WHAT THIS EXERCISE ASKS:
a – Please copy the route description word for word, starting at "To the right, a steep" and ending at "station is visible.".
b – Using the route description, explain in one to three sentences why the group left the straight line up the gully and moved right onto the slabs near the shoulder.
c – According to the route description, at what altitude does the route begin?

SOURCE EXTRACT:

◇ ◇ ◇ ◇

To the right, a steep ascent to a grassy spur is visible. Follow the trail onto it, then less steeply. The trail goes through rhododendron thickets. Ahead, on the cape, a weather station is visible.

The trail goes along the NE slopes of the N spur, crossing several avalanche gullies, and leads to a hollow, then to TDS "Sulak-Vysokogornaya" (2953 m). The base camp is here (from the CobeGODARI farmstead - 3 hours 30 minutes).

This path is used in summer and is passable for pack animals. However, in winter, the trail is prone to avalanches. You should use the trail that runs along the right (sunlit) bank of the Kila, and ascend to the weather station after crossing the Kila via a rocky ridge that forms the cape where the weather station is located (a cable is stretched along the ridge).

From the weather station, move along the left-bank moraine of the North Addala glacier, then descend onto the glacier and, keeping to the left side (crampons, rope), below the E slopes of the N ridge, to the right of the icefall, and reach the upper ice plateau (closed crevasses). Across the plateau to the left, below the right snow-ice gully of the NE face of Mt. Addalashukhgelmeer. Here begins the route (3450 m). From the weather station - 2 hours.

The route starts from the upper ice plateau of the North Addala glacier and goes via the right gully of the NE face. The lower part of the gully is wide, and the steepness increases gradually (section R0-R1). The entire slope is cut by a wide bergschrund (section R1-R2), in front of R0. The height of the upper edge is over 7 m in some places. The bergschrund should be traversed where it is cut by a gully (depth by the end of summer - up to 2 m). At the bottom of the bergschrund, there is a snow-ice plug. Be cautious of falling rocks (with the first sun rays), and R1 should be traversed by moving away from the gully onto the firn of the gully. Further up the gully (section R2-R3), move straight up towards the visible narrowing, to a rock step. On this section, the group moved simultaneously, but when crossing the gullies, they used ice axe belays (in the gullies - water). Before the rock step, the steepness increases, with a thin layer of firn on top of ice; belays via ice screws (sections R3-R4, R2, and R3). The rock step (section R4-R5) is complex to traverse (ice formations, water, crampons required). Further up the upper part of the gully (section R5-R6), stay on the axis; towards the edges, there are voids and thin ice sections (belay points R4-R8). To the right, a shoulder is visible - the junction of the N and NW ridges. When approaching the shoulder, moving straight up becomes problematic (ice is thin, ice screws do not hold, and rocks are heavily destroyed, piton belays are unreliable). The group deviated to the right onto the slabs (section R6-R7) and then via a ledge and an inner corner (section R7-R9) reached the N ridge 25 m from the shoulder. The ascent up the ridge (section R9-R10): bypass to the right and in a helical trajectory, exit onto a horizontal shoulder (4000 m). From the shoulder, up the NW ridge and through an ascent (section R11-R12, a series of ledges and 2-3 m walls). The ridge becomes much gentler, and with a slight gain in height (some places have cornices to the left), reach the summit. Cairn. From the start of the route - 7 hours. The group descended from the summit along the N ridge until it became gentler, and then along the N spur to the first rock peak (standing above the weather station, 3600 m). About 1.5 km. From the summit:

  • Move to the right onto the slope, to the main terrace.

◇ ◇ ◇ ◇

DATA EXTRACTS:
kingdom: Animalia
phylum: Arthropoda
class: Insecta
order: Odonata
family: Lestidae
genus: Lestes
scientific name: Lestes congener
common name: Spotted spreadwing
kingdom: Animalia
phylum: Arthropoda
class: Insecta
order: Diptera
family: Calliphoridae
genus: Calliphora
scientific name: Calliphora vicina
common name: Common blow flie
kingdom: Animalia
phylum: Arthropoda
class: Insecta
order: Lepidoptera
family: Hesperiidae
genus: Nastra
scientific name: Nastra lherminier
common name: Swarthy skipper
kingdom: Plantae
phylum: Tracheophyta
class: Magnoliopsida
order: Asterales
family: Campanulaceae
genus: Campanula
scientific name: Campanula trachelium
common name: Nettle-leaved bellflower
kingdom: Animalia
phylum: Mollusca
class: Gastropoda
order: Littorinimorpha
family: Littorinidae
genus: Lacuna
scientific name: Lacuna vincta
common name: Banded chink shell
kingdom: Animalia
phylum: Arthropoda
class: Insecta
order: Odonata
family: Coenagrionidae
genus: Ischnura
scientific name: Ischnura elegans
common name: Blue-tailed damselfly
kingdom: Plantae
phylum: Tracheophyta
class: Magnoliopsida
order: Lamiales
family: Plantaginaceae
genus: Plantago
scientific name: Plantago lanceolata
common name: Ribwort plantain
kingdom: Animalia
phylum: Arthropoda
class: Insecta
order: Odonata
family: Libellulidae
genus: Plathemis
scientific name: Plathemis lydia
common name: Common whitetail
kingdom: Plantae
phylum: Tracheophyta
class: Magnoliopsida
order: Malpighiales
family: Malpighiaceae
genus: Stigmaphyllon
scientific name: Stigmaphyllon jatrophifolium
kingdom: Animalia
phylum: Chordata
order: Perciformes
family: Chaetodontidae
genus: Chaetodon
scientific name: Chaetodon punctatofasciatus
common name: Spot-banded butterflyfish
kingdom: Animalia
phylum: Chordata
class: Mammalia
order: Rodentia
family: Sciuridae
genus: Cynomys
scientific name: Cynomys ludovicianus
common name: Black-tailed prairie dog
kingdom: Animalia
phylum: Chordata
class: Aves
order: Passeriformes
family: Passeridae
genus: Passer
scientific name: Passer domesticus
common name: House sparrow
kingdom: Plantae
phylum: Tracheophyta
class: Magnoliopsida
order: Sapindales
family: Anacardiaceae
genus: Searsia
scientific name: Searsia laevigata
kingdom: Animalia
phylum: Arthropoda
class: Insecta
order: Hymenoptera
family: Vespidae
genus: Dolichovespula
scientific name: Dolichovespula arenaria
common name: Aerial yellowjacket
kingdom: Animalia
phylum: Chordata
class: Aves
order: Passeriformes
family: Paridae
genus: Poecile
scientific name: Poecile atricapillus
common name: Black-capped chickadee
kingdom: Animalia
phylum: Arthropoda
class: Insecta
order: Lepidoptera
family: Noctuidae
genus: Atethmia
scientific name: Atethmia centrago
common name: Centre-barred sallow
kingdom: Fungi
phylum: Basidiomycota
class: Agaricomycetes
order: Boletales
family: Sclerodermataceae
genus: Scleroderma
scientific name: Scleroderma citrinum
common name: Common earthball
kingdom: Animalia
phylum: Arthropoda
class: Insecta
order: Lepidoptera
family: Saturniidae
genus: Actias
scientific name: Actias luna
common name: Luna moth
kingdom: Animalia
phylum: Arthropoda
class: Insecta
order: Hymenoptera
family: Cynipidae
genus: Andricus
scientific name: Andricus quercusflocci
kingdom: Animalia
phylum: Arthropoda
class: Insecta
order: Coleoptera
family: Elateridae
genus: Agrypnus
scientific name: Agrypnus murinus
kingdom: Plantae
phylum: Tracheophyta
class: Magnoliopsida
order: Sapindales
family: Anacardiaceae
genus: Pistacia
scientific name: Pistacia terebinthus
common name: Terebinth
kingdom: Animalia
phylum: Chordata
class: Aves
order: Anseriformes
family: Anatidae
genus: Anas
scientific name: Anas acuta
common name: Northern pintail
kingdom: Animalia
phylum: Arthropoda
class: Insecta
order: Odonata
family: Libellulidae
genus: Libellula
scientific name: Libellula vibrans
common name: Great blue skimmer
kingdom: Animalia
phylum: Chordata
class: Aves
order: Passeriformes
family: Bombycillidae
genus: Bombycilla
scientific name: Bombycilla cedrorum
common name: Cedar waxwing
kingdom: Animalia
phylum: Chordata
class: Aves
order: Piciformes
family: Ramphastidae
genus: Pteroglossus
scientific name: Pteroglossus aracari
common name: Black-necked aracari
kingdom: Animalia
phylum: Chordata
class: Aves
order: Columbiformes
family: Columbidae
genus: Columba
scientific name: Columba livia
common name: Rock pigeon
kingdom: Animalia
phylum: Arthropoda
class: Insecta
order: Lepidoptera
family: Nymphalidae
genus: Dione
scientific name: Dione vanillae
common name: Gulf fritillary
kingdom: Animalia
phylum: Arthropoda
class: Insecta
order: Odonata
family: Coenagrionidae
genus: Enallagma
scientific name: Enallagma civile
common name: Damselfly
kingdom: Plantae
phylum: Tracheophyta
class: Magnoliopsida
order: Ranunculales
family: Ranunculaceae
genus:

◇ ◇ ◇ ◇

LIST OF SOLUTIONS:
a –
To the right, a steep ascent to a grassy spur is visible. Follow the trail onto it, then less steeply. The trail goes through rhododendron thickets. Ahead, on the cape, a weather station is visible.

b – Moving straight up toward the shoulder became problematic. The ice was thin and ice screws did not hold, and the rocks were heavily destroyed, so piton belays were unreliable.

c – 3450 m.